I have marked this PR as draft.

@zherczeg
Copy link
Collaborator

zherczeg commented Sep 7, 2024

Could you share your results about the optimization? Compile time overhead vs speed gain. Interpreter and jit is also interesting.

@zherczeg
Copy link
Collaborator

zherczeg commented Sep 8, 2024

I realized we are not just adding a new function here, we are also adding an entirely new subsystem. So we should discuss how similar optimizations should be handled in the future, because changing the api after a release is difficult.

My api proposal:
pcre2_compile_set_opt(compile_context, optimization_level, disabled_optimizations);

Most people don't know the effect of various optimizations, so they can simply set disabled_optimizations to 0. However, if a certain optimization cause issues in a certain system, they can disable that particular one.

The optimization_level can be 0-3, and performs a disabled_optimizations |= operation to add disabled optimizations internally. Hence the compile context does not store optimization_level directly.

It is also a good question how patterns could override the optimization level. Setting it to 0 may hurt system performance, and not necessary desired in all cases. Shall we add an option to disabled_optimizations which prevents overriding the optimization level? Or can only increase or decrease the optimization level.

@alexdowad alexdowad force-pushed the rewrite branch 2 times, most recently from bd4423e to 12147f7 Compare September 8, 2024 03:06
@alexdowad
Copy link
Contributor Author

Although not all issues raised by reviewers have been resolved, I am pushing an update so any comments can refer to the latest version of the PR.

@alexdowad alexdowad force-pushed the rewrite branch 4 times, most recently from 3fcbe8e to fa645ae Compare September 8, 2024 09:06
@alexdowad
Copy link
Contributor Author

Tomorrow I hope to look into the issue @carenas mentioned whereby the 'code size memory' has increased for some patterns. Will post my findings here.

@PhilipHazel
Copy link
Collaborator

Two comments: (1) I was about to comment about erroroffset not being a problem, but that seems to have been explained by others. (2) How about adding a new 32-bit field to the compile context called, say, OPTIMIZE_SWITCHES, which contains a bit for each optimization that can be enabled/disabled. A function could then set them individually, or "levels" such as 0, 1, 2, etc could set a selection of them. Existing NO_xxx options would have to be kept, of course, for backward compatibility, but we could move the new NO_REWRITE into the new field.

@alexdowad
Copy link
Contributor Author

How about adding a new 32-bit field to the compile context called, say, OPTIMIZE_SWITCHES, which contains a bit for each optimization that can be enabled/disabled...

👏🏻

Nice. Very nice.

@alexdowad
Copy link
Contributor Author

alexdowad commented Sep 9, 2024

Carlo raised the question of why the memory used for regex code seems to have increased in some test cases. It's because of rewriting alternations to character classes, like: (?:a|b) ⇒ [ab].

PCRE2 has more than one way to represent character classes in its bytecode, but for cases like this, it's one unit for OP_CLASS, then 32 more bytes for a bit vector which represents all character values from 0-255. So using a lot of char classes tends to make the bytecode a bit large.

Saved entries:
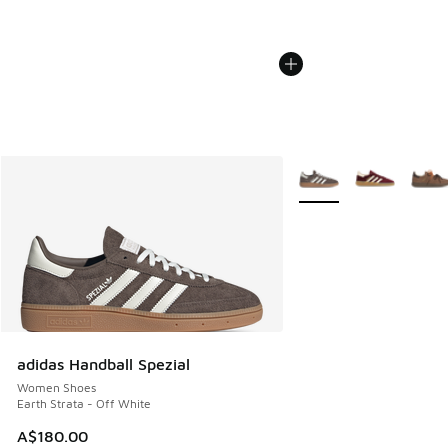
More Colors Available
adidas Handball Spezial
Women Shoes
Earth Strata - Off White
A$180.00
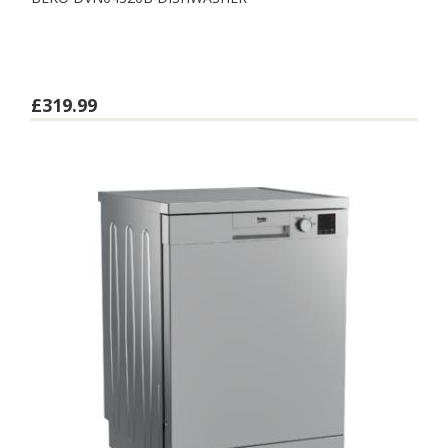
£319.99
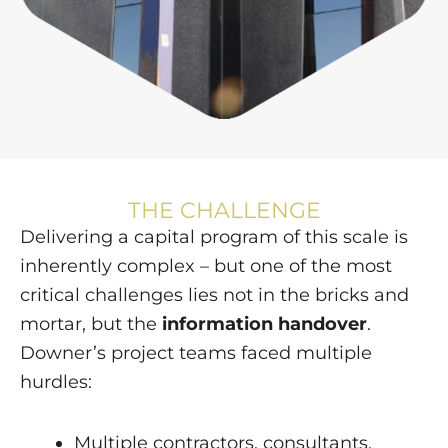
THE CHALLENGE
Delivering a capital program of this scale is
inherently complex – but one of the most
critical challenges lies not in the bricks and
mortar, but the
information handover
.
Downer’s project teams faced multiple
hurdles:
Multiple contractors, consultants,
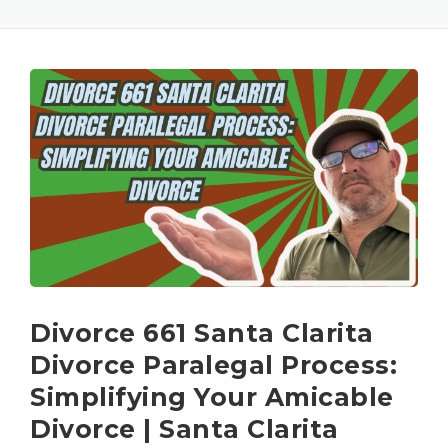
Divorce 661 Santa Clarita
Divorce Paralegal Process:
Simplifying Your Amicable
Divorce | Santa Clarita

◆ Your tasks
(1) Copy word for word the stretch of the PCRE2 pull request discussion from "Carlo raised the" through "a bit large.".
(2) In all of the records, replace "Divorce" with "Separation" and leave everything else unchanged. Omit the pictures from your answer.

◆ Solution list
(1)
Carlo raised the question of why the memory used for regex code seems to have increased in some test cases. It's because of rewriting alternations to character classes, like: (?:a|b) ⇒ [ab].

PCRE2 has more than one way to represent character classes in its bytecode, but for cases like this, it's one unit for OP_CLASS, then 32 more bytes for a bit vector which represents all character values from 0-255. So using a lot of char classes tends to make the bytecode a bit large.

(2)
More Colors Available
adidas Handball Spezial
Women Shoes
Earth Strata - Off White
A$180.00
£319.99
THE CHALLENGE
Delivering a capital program of this scale is
inherently complex – but one of the most
critical challenges lies not in the bricks and
mortar, but the
information handover
.
Downer’s project teams faced multiple
hurdles:
Multiple contractors, consultants,
Separation 661 Santa Clarita
Separation Paralegal Process:
Simplifying Your Amicable
Separation | Santa Clarita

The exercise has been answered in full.